Анетта Крьешта сходит на берег месяц назад, отвязывая платок набойный батиком с головки, и в котомке у неё один гребень, резной, с костями, красивый такой! В бирюзе, мать покойная завещала не расставаться никогда. Дядя Якуб рад её видеть, но хочет отослать — у него жена, и дети, и кормить лишний рот не для него. Анетта умоляет научить, устроить, нету никого на белом свете, и он отводит её, всучает метёлку и говорит мести.

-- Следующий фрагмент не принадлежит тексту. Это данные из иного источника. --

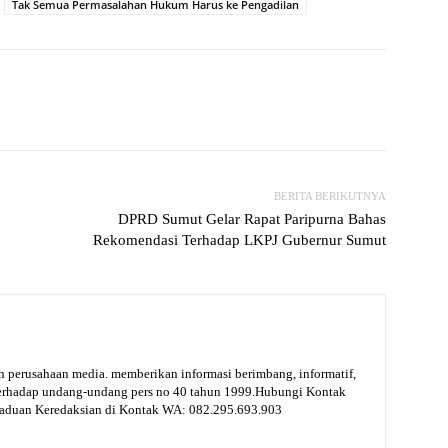
Tak Semua Permasalahan Hukum Harus ke Pengadilan
witter
WhatsApp
Print
Telegram
BERITA BERIKUTNYA
DPRD Sumut Gelar Rapat Paripurna Bahas
Rekomendasi Terhadap LKPJ Gubernur Sumut
 perusahaan media. memberikan informasi berimbang, informatif,
terhadap undang-undang pers no 40 tahun 1999.Hubungi Kontak
gaduan Keredaksian di Kontak WA: 082.295.693.903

За стойку не пускает, и убирается Анетта по вечерам и до зари, а в каморке штопает узоры и сдаёт на рынке. Она в Америке не видит ничего, кроме низенькой каморки с керосином и фонарём, отломанным на улице, и бара. Чахлая, болезненная, дядя Якуб стремится выгнать из бара, пристроить взамуж, но не удаётся. Каролина, жинка, требует из бизнеса уйти, на подходе пятый, а хозяин ставит Анетту, Энни, разливать. Дядя Якуб наказывает ей никогда ни с кем не разговаривать, сам поручения отдаёт, но с неделю после повышения племяшки отлучается за ящиком, и Анетта остаётся одна, оттирает бокалы, пока её не зовут, не просят что-то. И она от испуга вскидывает резко подбородок, смотрит на гостя, и в блюдцах у неё такой ужас, такой кошмар, что, не в силах выдавить дальше, она раскрывает рот — куклою — и молчит. — Она не понимает, — торопится дядя Якуб, — простите, Иисуса ради! Дурная девка, привезлась, а по-вашемсу — ни гу-гу. Что вам налить, мистер Одэйр? Как обычно? Tato láhev, počkej, — и его снова зовёт хозяин, и Анетта остаётся одна, трясущимися пальчиками пытаясь удержать огромную, ляпистую бутылку. И так боится взглянуть на гостя, что ещё мельче в пол врастает.